In November 1918, Baird became seriously ill and entered Johns Hopkins Hospital in nearby Baltimore, Maryland. Although it is not clear what his medical problem was (it may have been a recurrence of the renal condition that had periodically afflicted him since his youth), he underwent three surgeries over the next few months. He died of unspecified post-surgical complications on February 2, 1919 at the age of 49. He was buried in St. Marys, Ontario, near his family home of Motherwell, Ontario.

==Selected publications==
- Baird, J. W. (1903). The influence of accommodation and convergence on the perception of depth. American Journal of Psychology, 14, 150–200.
- Baird, J. W. (1905). The color sensitivity of the peripheral retina. Washington, DC: Carnegie Institution.
- Baird, J. W. (1906). The contraction of the color zones in hysteria and in neurasthenia. Psychological Bulletin, 3, 249–254.
- Baird, J. W. (1908). The problems of color-blindness. Psychological Bulletin, 5 (9), 294–300.

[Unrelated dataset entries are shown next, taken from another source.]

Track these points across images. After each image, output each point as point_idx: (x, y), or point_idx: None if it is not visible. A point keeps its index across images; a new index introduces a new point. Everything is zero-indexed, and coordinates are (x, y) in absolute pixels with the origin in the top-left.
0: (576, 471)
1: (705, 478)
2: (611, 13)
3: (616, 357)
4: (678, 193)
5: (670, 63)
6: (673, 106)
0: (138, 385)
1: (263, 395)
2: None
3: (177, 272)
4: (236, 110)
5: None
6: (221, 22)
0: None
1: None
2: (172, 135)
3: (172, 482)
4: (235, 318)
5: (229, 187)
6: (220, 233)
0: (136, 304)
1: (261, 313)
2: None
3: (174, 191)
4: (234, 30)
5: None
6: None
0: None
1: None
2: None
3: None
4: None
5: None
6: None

- Baird, J. W. (1917a). Memory for absolute pitch. In W. B. Pillsbury, & J. W. Baird, Studies in Psychology: Titchener Commemorative Volume (pp. 43–78). Worcester, MA: Wilson.
- Baird, J. W. (1917b). The role of intent in mental functioning. In G. H. Sabine (Ed.), Philosophical essays in honor of James Edwin Creighton (pp. 307–317). New York: Macmillan.
- Baird, J. W. (1917c). The legibility of a telephone directory. Journal of Applied Psychology, 1 (1), 30–37.
- Baird, J. W. & Richardson, R. J. (1900). A case of abnormal colour sense, examined with special reference to the space threshold of colours. University of Toronto Studies, Psychological Series, 1, 86–96.
- Meumann, E. (1913). The psychology of learning: An experimental investigation of the economy and technique of memory (J. W. Baird, trans.). New York, NY: Appleton & Company.